Well, we are 14 weeks into our change in lifestyle of healthy eating and working out at least 4 times per week. We have both seen great progress so far. Alex continues to drop like a pound a day and I am still dropping, but the last 3-4 weeks have definately been staggering a little for me. I have also been struggling a lot the last few weeks with craving junk food and chocolate (which I normally don't even like). It has been really interesting to see the different ways Alex and I approach eating healthy and dealing with cravings. I am a salty person and Alex has a sweet tooth, but to Alex, food is just food. He can eat the same thing every day with NO change and be fine, no cheating or desire to because he keeps the end goal in mind. If he ever does cheat, it is intentional and he never goes overboard. This is NOT the way my mind works when it comes to food. I love eating and I love trying new things. I like for food to be exciting and I ge bored with the same thing over and over.
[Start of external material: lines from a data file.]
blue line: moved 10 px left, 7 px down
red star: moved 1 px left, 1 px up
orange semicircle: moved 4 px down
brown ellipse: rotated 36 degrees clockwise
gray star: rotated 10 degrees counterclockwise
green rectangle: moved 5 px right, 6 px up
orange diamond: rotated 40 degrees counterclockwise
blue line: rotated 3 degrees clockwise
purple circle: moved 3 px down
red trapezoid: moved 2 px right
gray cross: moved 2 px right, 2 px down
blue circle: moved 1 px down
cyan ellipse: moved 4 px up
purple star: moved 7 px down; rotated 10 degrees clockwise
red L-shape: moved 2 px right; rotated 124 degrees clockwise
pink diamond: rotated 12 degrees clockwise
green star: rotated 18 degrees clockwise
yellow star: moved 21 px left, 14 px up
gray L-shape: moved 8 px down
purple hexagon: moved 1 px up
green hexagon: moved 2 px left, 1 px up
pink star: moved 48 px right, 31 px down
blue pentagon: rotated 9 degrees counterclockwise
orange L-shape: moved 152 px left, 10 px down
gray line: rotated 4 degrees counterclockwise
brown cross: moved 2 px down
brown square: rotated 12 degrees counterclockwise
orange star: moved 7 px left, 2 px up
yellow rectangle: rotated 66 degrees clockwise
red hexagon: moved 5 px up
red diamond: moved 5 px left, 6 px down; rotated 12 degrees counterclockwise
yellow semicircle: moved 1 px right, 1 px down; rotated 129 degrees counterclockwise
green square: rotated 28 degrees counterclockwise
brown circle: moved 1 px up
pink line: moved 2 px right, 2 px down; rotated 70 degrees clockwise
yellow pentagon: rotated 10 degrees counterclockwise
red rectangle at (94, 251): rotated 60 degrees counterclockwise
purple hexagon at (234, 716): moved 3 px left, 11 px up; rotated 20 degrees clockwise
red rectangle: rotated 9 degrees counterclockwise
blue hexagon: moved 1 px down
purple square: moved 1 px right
We are up in Horseshoe Bay this weekend spending Easter with Mom and Dad. I went running yesterday morning (I LOVE running here...the hills, the sky, it is SO beautiful. Every time I run, it becomes my me and God time) Well yesterday I was running and I stopped about halfway through my 45 minute run to do some crunches. I was thinking about our diet and how the last couples weeks had been staggering for me...not the same desire to be healthy, my workouts have slacked a little due to being busy after work etc, and I have just really been struggling the mental part of this diet. This is very frustrating, so I was trying to evaluate the last couple weeks, review any bad decisions I had made and figure out how to improve going forward. I am not so much concerned with the weight on the scale, but the last couple weeks have been TORTURE mentally. It was like every time I saw someone eating ANYTHING, I wanted food too, KNOWING I wasn't even hungry.
Well, God used my run yesterday to teach me soemthing about myself. It was one of those times where He is teaching you something you already know, have heard a million times, but it was still an A-HA moment. It was wonderful. As well as Alex and I have done with changing our lifestyle, for me something was missing....my focus. I feel like the way that God has brought me through this lifestyle change has two parts.
Part 1: Teaching me how to NOT eat unhealthy. This is the part where I have to take the steps to not eat bad and not overeat(one of my biggest issues). He teaches you how to make better choices and trust that results will follow. Well we did that, it has been 14 weeks and between the two of us we have lost 50 pounds. YAY us, but now comes the next step.
Part 2: Now that we have made some progress, and we are over the beginning high, re-evaluate. (Bum-bum-bum) When I was running, God was really asking me....where is your focus in eating healthy, what is your end goal? Is it to be healthy and better able to serve me, or is it to be thin and hotsy totsy?? Yikes....so I prayed and prayed and KNEW that although from time to time my goal was to be healthy for God, it wasn't my overlying motivation. Being healthy has completely become an idol on top of an idol (food was laready an idol for me)...How did I not see this coming when Erika and I talk about how EASY it is for working out and eating well to become an idol ALL THE TIME!!! It is like in bible study where we always talk about knowing scripture and being prepared for things, yet when it was time to step up to the plate, I had forgotten my bat.
Ok, so...once I figured out that I have a problem (Hi, my name is Tonya and I have a problem). I had to re-evaluate my focus. The reason I am SO CONSUMED with the food I am NOT getting to eat is because that is all I think about. I am fortunate that I can choose what I want to eat. All the more reason to EAT HEALTHY!! We are not on so tight of a budget that we have to eat Ramen Noodles every day or something, I can pick healthy foods. So my way of combating this is that going forward, I need to more mindful of what I eat. More prayerful of what God would want me to eat. Might sound a little silly, but it will keep my focus on God and that my purpose for being healthy is one to be of better service to God and two to not make food an idol. If I am praying about what God wants me to eat, than I am also praying that God removes MY desires out and replaces them with his desire. I am one day in, at the place with the MOST temptations...Mom and Dads. :) Mom does great trying to have healthy food around, but it is like in my mind at Mom and Dad's we eat anything and everything in sight. :) But so far so good. Not trying to avoid all unhealthy stuff while we are here, being resonable, but still keeping the focus and NOT overindulging. We will see how today and tomorrow go.
Oh something else I learned yesterday was that food has ALWAYS been one of my idols and although I know that God can help it to not always be, if I am not constantly working on removing it as an idol, it can easily return, because once a trigger issue always a trigger issue.
Thanks for making it to the end of the post....I needed to flesh out some of my thoughts.